Belonging to a new generation of figurative painters, Boston based artist Masha Keryan has become most recognized for her works that, minimal in color and often large scale, explore internal psychologies through classical postures and the relationships between subjects.
For her first exhibition at the gallery, Keryan will be showing vivid anthropomorphic depictions that abstractly reflect upon desire and the human condition, alongside paintings drawn from her past experiences living in USA, Armenia and Russia. These multifaceted works expand upon her stylistic evolution while thematically remaining similar through her ongoing analysis of humanity. Throughout her early works, Keryan often painted small-scale compositions that expressed a sense of intimacy through the relationships of colors. Since then, she has experimented with different materials and styles including classical portraiture, landscapes, still lives, abstraction, expressionism, minimalism, and conceptual art. She now prefers to deviate from the traditional style of oil painting and instead strives to manipulate thick, gestural layers into every crevasse of her figurative compositions. The abstracted figures within her works remain anonymous, as they are characters of her visual language, gathered to pass on certain ideas or emotions. Keryan states that she strives to create these androgynous beings with minimal color and varying personas, as an attempt to answer her idealistic question of what it means to be human.

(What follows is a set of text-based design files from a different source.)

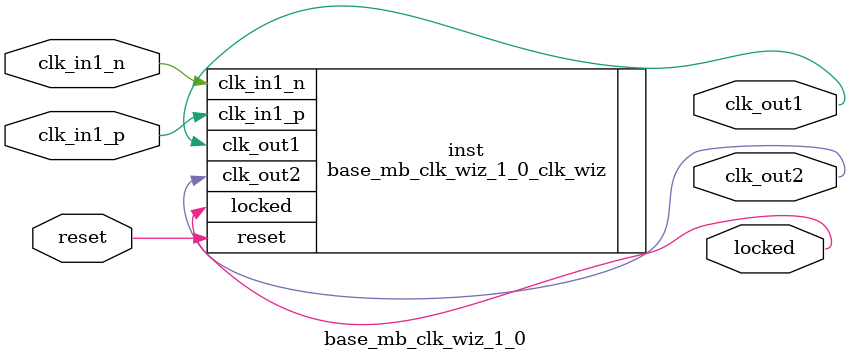
<source format=v>


`timescale 1ps/1ps

(* CORE_GENERATION_INFO = "base_mb_clk_wiz_1_0,clk_wiz_v5_4_3_0,{component_name=base_mb_clk_wiz_1_0,use_phase_alignment=true,use_min_o_jitter=false,use_max_i_jitter=false,use_dyn_phase_shift=false,use_inclk_switchover=false,use_dyn_reconfig=false,enable_axi=0,feedback_source=FDBK_AUTO,PRIMITIVE=MMCM,num_out_clk=2,clkin1_period=3.333,clkin2_period=10.0,use_power_down=false,use_reset=true,use_locked=true,use_inclk_stopped=false,feedback_type=SINGLE,CLOCK_MGR_TYPE=NA,manual_override=false}" *)

module base_mb_clk_wiz_1_0 
 (
  // Clock out ports
  output        clk_out1,
  output        clk_out2,
  // Status and control signals
  input         reset,
  output        locked,
 // Clock in ports
  input         clk_in1_p,
  input         clk_in1_n
 );

  base_mb_clk_wiz_1_0_clk_wiz inst
  (
  // Clock out ports  
  .clk_out1(clk_out1),
  .clk_out2(clk_out2),
  // Status and control signals               
  .reset(reset), 
  .locked(locked),
 // Clock in ports
  .clk_in1_p(clk_in1_p),
  .clk_in1_n(clk_in1_n)
  );

endmodule

</source>
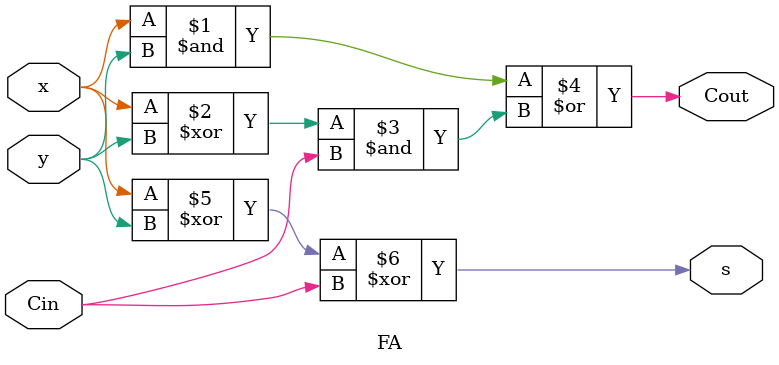
<source format=v>
module FA( x, y, Cin, Cout, s);
	input Cin, x, y;
	output s, Cout ;
	
	assign Cout = (x & y) | ((x ^ y) & Cin);
	assign s = x ^ y ^ Cin;
	
	
	endmodule 
</source>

Percy Fortini-Wright completed both his BFA and MFA from the Art Institute of Boston at Lesley University. While in his youth he wrote graffiti, most active during the late 1990’s, becoming a technician of wild style graffiti letters, tags and bubble letters while simultaneously he evolved as a traditional painter of scenes, abstraction, and portraiture to his characters the Children from Beyond. In graduate school, he mentored with artists Paul Rahilly, Ken Beck, Paul Goodnight, Vanessa Platacis, and Dike Blair. His inspirations range from painters like Anders Zorn to John Singer Sargent, to wild-style graffiti pieces and tags.

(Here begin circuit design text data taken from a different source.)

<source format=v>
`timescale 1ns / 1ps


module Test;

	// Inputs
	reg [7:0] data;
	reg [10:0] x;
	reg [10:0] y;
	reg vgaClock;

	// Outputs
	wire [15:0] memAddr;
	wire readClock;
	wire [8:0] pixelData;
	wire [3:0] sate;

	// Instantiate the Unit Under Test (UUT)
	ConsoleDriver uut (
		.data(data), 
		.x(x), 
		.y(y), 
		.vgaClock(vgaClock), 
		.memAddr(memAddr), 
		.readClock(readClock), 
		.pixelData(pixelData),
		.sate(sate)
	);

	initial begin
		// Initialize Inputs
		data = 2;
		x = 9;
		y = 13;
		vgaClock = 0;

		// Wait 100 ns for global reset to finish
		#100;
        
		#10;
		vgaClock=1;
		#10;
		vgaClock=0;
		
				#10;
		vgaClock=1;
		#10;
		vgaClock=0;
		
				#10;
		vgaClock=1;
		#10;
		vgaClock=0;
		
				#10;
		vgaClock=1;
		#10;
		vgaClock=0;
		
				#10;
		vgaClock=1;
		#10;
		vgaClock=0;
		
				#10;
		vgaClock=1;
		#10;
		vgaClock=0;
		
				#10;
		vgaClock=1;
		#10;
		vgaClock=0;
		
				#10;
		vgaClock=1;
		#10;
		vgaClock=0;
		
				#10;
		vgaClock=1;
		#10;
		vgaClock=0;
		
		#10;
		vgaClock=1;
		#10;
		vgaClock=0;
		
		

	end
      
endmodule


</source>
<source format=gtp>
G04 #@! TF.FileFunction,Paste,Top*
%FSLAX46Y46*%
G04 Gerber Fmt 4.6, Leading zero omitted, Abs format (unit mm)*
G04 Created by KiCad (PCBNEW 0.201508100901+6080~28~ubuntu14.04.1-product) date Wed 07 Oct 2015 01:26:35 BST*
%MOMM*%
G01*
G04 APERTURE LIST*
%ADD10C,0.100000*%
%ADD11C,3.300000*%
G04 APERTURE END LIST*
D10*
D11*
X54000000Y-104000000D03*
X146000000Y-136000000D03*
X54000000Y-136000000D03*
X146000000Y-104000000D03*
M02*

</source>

Percy has participated in many graffiti events including Meeting of Styles in the Bronx, NYC, Under Pressure in Montreal, Canada and Urban Basel in Basel Switzerland. His work has been selected in a juried exhibition by Jonathan LeVine at Parlor Gallery, NJ in 2013 and in 2014 a group exhibit at the Copley Society juried by Paul HA. His work has appeared in a number of art publications including New York Times, the Boston Globe, Boston Herald, Juxtapoz, ArtScope, Annie Selkie's Fresh American Style, American Art Collector and the centerfold of the Improper Bostonian magazine, PBS (Open Studios with Jared Bowens) and Nominated Boston’s Best award by the Improper Bostonian in 2015. Past projects include work commissioned by Flank Steakhouse in Waltham, MA and by Adidas for the Boston Marathon which was featured in Hypebeast and Sports Illustrated.

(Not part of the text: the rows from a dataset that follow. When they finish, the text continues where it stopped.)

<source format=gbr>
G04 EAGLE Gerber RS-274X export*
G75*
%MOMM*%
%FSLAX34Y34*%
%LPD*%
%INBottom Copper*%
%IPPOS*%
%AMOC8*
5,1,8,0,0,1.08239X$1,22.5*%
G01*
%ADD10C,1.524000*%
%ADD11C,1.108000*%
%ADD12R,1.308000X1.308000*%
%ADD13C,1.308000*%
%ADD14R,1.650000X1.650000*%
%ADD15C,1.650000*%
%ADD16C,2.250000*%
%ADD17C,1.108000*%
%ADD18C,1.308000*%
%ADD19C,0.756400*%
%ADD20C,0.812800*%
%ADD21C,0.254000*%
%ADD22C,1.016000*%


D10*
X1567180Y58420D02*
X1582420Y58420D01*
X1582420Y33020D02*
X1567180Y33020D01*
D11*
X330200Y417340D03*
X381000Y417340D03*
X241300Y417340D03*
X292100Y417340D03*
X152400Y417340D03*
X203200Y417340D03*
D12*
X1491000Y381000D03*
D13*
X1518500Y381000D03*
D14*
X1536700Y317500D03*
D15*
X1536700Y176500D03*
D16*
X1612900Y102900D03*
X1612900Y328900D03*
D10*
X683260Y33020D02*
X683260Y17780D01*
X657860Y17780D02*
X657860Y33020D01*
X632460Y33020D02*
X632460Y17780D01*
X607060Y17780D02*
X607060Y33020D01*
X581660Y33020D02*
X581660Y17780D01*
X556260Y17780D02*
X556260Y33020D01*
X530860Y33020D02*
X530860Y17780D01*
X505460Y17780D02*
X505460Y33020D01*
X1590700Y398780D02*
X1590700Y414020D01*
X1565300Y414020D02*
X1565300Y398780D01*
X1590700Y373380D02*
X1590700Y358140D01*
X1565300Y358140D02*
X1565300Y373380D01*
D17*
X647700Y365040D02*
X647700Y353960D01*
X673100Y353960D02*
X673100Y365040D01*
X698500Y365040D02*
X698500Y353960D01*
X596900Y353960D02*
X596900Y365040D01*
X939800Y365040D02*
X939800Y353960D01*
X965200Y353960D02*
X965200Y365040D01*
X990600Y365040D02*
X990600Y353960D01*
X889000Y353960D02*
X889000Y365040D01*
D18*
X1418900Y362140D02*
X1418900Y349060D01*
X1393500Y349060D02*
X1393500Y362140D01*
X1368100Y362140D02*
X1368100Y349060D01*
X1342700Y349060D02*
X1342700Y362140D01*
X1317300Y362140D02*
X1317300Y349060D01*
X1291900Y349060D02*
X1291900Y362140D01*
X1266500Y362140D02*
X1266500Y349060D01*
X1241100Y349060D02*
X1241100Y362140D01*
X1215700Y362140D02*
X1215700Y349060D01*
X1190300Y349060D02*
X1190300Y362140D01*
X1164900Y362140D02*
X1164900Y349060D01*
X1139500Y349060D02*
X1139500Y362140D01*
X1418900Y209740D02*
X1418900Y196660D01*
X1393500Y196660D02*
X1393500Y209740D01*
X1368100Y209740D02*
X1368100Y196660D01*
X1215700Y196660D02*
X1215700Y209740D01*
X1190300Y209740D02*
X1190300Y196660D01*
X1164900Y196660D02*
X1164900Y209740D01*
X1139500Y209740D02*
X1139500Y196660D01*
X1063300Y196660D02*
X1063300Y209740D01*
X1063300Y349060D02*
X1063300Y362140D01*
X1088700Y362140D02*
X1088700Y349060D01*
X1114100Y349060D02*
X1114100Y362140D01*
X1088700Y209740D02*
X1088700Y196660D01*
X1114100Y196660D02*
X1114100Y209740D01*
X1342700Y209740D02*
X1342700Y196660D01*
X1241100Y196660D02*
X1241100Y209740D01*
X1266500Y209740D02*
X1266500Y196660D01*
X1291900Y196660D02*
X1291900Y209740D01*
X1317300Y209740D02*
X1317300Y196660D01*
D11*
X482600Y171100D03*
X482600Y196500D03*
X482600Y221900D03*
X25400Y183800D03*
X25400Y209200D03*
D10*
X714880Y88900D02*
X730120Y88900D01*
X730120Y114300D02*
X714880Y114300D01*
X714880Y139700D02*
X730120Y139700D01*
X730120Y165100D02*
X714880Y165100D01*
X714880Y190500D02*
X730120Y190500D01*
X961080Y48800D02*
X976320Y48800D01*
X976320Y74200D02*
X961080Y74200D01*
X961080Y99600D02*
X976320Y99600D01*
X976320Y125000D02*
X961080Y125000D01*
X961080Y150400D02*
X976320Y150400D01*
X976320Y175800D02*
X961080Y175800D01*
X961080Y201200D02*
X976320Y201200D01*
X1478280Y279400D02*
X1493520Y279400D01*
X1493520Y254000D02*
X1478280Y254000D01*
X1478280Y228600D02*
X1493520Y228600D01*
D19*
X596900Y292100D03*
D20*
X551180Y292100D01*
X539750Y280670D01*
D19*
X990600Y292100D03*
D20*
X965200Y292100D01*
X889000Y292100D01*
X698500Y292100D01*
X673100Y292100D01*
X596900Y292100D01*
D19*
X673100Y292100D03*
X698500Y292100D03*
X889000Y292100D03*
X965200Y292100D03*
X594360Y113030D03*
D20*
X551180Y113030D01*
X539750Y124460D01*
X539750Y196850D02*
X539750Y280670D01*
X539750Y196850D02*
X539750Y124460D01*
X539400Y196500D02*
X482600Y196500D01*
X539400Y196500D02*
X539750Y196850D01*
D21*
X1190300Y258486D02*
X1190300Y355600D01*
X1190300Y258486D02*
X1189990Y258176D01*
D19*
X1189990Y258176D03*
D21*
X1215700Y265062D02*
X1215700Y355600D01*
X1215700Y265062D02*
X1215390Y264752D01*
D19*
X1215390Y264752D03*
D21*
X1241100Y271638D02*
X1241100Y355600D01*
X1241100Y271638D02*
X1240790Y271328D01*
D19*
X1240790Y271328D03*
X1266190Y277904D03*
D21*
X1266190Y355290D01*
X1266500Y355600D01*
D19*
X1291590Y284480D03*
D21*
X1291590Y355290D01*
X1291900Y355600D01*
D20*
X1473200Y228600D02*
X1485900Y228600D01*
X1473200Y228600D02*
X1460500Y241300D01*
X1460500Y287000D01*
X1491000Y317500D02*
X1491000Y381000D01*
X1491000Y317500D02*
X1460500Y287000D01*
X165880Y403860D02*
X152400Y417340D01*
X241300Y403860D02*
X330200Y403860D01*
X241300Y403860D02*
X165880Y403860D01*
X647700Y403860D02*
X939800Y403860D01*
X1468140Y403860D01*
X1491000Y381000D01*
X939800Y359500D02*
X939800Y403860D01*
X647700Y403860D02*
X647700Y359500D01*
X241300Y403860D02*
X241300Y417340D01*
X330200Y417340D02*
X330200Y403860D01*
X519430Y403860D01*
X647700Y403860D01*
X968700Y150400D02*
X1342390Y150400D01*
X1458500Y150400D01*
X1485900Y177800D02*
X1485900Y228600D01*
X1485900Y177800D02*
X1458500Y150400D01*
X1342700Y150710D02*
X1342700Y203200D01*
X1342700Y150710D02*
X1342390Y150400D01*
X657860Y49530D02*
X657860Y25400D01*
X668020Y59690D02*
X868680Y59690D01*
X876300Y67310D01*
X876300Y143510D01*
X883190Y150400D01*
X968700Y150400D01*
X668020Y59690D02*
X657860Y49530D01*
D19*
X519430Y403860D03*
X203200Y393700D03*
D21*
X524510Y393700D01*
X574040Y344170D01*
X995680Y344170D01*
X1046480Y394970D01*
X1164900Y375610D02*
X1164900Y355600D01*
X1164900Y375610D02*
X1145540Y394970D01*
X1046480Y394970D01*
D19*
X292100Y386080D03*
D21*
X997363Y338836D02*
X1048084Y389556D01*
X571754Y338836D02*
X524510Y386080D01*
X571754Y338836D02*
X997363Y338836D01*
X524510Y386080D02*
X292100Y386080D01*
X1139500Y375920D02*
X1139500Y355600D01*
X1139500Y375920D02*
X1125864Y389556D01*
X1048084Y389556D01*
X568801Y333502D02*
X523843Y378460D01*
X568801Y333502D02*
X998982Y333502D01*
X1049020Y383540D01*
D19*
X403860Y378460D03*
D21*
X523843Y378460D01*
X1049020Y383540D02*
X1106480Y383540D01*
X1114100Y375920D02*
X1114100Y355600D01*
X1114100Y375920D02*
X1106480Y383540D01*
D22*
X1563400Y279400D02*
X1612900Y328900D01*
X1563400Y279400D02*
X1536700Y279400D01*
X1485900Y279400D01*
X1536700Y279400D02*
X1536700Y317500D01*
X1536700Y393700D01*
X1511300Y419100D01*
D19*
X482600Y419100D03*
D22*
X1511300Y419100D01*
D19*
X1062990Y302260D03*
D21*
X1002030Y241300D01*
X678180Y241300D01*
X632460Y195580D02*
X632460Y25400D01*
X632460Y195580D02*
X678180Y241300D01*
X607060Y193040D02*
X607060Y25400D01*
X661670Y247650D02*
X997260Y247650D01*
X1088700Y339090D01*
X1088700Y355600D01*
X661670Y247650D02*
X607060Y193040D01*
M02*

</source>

Masha Keryan received her BFA from the Massachusetts College of Art and Design in Boston, MA in 2016. During her adolescent years, Keryan received academic art training while living in Post-Soviet Armenia (Yerevan) and continued to foster her love of painting by studying under various native artists. Throughout her apprenticeship, she learned the styles of classical drawing, watercolor and portraiture. This experience would soon come to shape her artistic style, instilling in her the strict, fundamental traditions of art.
Work by the artist has been recently featured in the virtual exhibition Whether We Like It, on Arloopa (2021), Alone Together, at Flowering Rock Gallery (2020), Shimmer, at Boston Center for the Arts (2020), Areacode Art Fair, Boston, MA (2020). Past large-scale projects include work commissioned by Dirty Water Dough in Boston, MA (2020) and by WeWork for their 31 St James Ave office (2020).